Archaeology Roadshow with Portland State University
Join us as we host our very own stop on PSU’s Archaeology Roadshow!
Celebrate the Archaeology & Heritage of Oregon and Beyond
The 11th annual Archaeology Roadshow, with events held in Portland, Bend, Burns/Hines, and The Dalles, focuses on The Archaeology of Transportation and features dozens of exhibits and activities hosted by archaeologists and heritage specialists, representing universities, tribes, federal and state agencies, companies, and nonprofit organizations.
The Roadshow also invites visitors to bring personal objects (stone tools, pottery, animal bones) they wish to know more about. We’ll have a panel of experts on hand who will help interpret your find. No financial appraisals are given.
This family-friendly event gives visitors of all ages the chance to learn more about Oregon’s past and its connections to us today. It is completely free and open to all.
The Archaeology Roadshow is a large-scale public outreach event held on the PSU campus and in other communities in Oregon, designed to promote stewardship of Oregon’s heritage and educate adults and children about the value of archaeology to all citizens. The archaeology fair-like experience brings together community organizations (tribes, federal and state agencies, private companies, avocational organizations), and PSU students and faculty who host hands-on activities that relate to heritage, science, and Indigenous history and contemporary tribal interests in our region. The Roadshow grew out of a 2012 Public Archaeology class project that took place in Cramer Hall and attracted 180 visitors. We have since grown in many ways — including providing support to partners in Harney County and Bend to host Roadshow events in their communities. We hope to expand to other communities in the future.
The Archaeology Roadshow has many layers of benefits. The public learns more about our region’s rich and complex human past and its connections to us today. Visitors also learn about the range of organizations that are engaged in archaeology and heritage activities — and why this work truly matters to us all. Participating college students learn about the importance of public engagement by creating an exhibit of their own.
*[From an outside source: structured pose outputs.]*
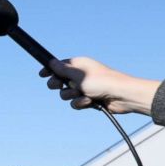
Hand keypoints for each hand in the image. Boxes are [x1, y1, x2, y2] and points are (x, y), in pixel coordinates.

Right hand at [40, 57, 160, 114]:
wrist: (122, 96)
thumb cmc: (102, 81)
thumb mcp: (78, 74)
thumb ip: (62, 69)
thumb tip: (51, 62)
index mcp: (78, 65)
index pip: (59, 66)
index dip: (50, 70)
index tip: (42, 74)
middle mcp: (80, 76)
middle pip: (59, 81)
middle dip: (59, 85)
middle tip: (59, 85)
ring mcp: (84, 88)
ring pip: (66, 94)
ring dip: (72, 96)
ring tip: (82, 94)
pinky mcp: (88, 100)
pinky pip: (75, 103)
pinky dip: (80, 103)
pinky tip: (89, 102)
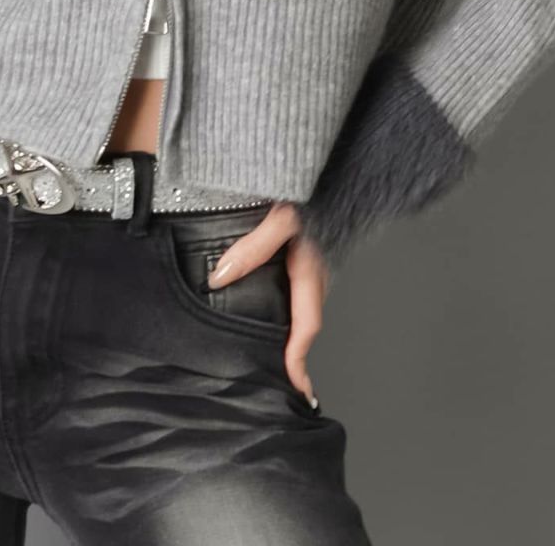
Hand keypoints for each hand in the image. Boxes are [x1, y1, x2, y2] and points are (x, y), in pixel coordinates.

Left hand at [205, 201, 328, 406]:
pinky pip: (298, 287)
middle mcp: (318, 272)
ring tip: (269, 351)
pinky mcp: (310, 251)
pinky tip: (267, 304)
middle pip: (304, 321)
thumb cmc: (310, 191)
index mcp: (311, 271)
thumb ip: (251, 249)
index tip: (295, 388)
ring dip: (289, 329)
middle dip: (292, 352)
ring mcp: (316, 262)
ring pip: (302, 304)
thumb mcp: (279, 218)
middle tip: (278, 379)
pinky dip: (287, 306)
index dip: (297, 360)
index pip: (305, 327)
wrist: (334, 166)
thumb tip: (220, 278)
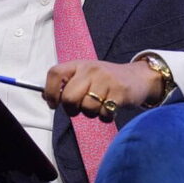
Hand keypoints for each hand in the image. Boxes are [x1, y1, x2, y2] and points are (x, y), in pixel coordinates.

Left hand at [42, 60, 162, 121]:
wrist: (138, 77)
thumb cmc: (106, 80)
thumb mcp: (85, 75)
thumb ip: (66, 84)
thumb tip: (46, 97)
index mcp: (79, 65)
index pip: (55, 74)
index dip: (50, 91)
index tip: (54, 103)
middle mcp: (91, 70)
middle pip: (69, 97)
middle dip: (72, 109)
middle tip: (80, 108)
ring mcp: (106, 80)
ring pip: (87, 108)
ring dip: (91, 114)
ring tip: (99, 106)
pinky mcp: (120, 92)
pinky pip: (104, 114)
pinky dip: (105, 117)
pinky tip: (110, 109)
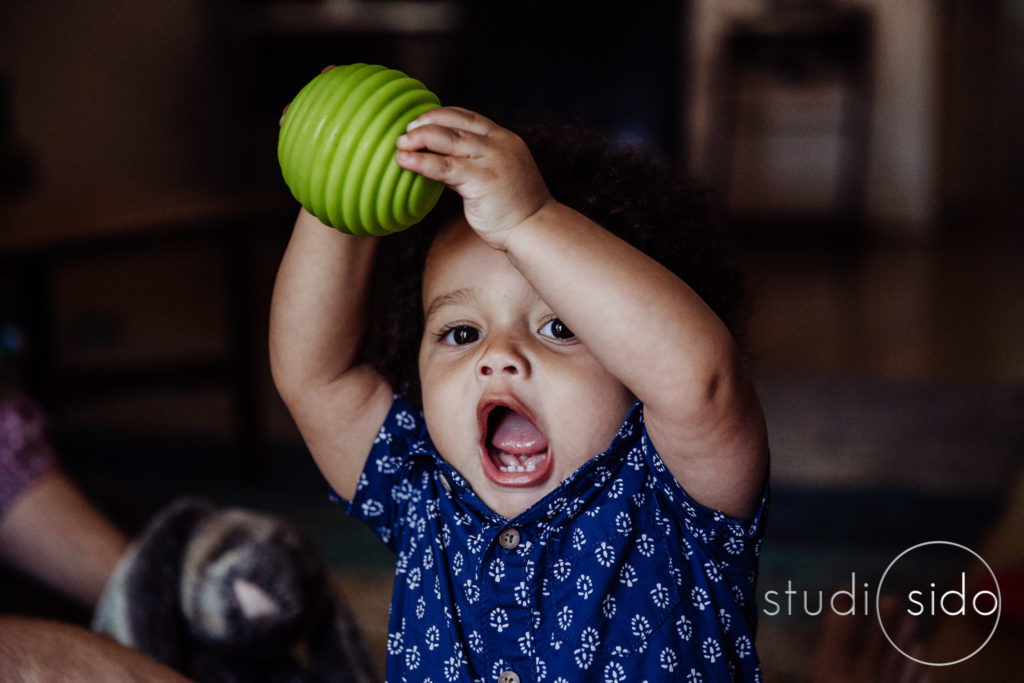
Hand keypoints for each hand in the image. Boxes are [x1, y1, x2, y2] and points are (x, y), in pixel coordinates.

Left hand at [395, 107, 553, 249]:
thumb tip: (438, 160)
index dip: (440, 115)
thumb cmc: (515, 208)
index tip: (421, 121)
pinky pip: (444, 166)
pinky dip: (421, 161)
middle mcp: (498, 144)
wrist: (534, 229)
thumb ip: (470, 164)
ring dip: (419, 138)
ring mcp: (490, 160)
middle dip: (425, 123)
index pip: (466, 116)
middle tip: (405, 132)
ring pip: (447, 139)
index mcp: (503, 139)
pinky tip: (404, 161)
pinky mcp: (481, 179)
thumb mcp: (495, 176)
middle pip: (453, 122)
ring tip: (400, 144)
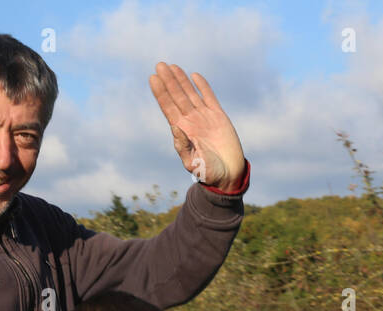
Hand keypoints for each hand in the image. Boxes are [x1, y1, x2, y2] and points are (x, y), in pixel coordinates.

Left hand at [148, 62, 245, 190]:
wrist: (229, 174)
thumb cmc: (209, 172)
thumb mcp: (193, 162)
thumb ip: (183, 145)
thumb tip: (175, 127)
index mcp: (182, 131)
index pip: (168, 108)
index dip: (161, 93)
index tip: (153, 78)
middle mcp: (191, 121)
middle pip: (177, 97)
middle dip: (168, 81)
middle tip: (160, 65)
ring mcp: (204, 117)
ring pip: (190, 94)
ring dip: (181, 80)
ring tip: (172, 66)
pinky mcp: (219, 116)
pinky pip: (209, 97)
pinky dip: (203, 86)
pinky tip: (194, 75)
The Roadshow also provides an opportunity for organizations to address their own public outreach goals and at the same time, forges connections among individuals and organizations in our state who are passionate about heritage, site stewardship, and public education.
A panel of experts in archaeology and geology will be on hand to identify the personal artifacts visitors bring. Stone, bone, plant and historical items are welcome. Experts will do their best to determine the object’s age, possible function and anything else they can. If you have any details about where the object was found, please bring these. Limit – 3 objects. No financial appraisals.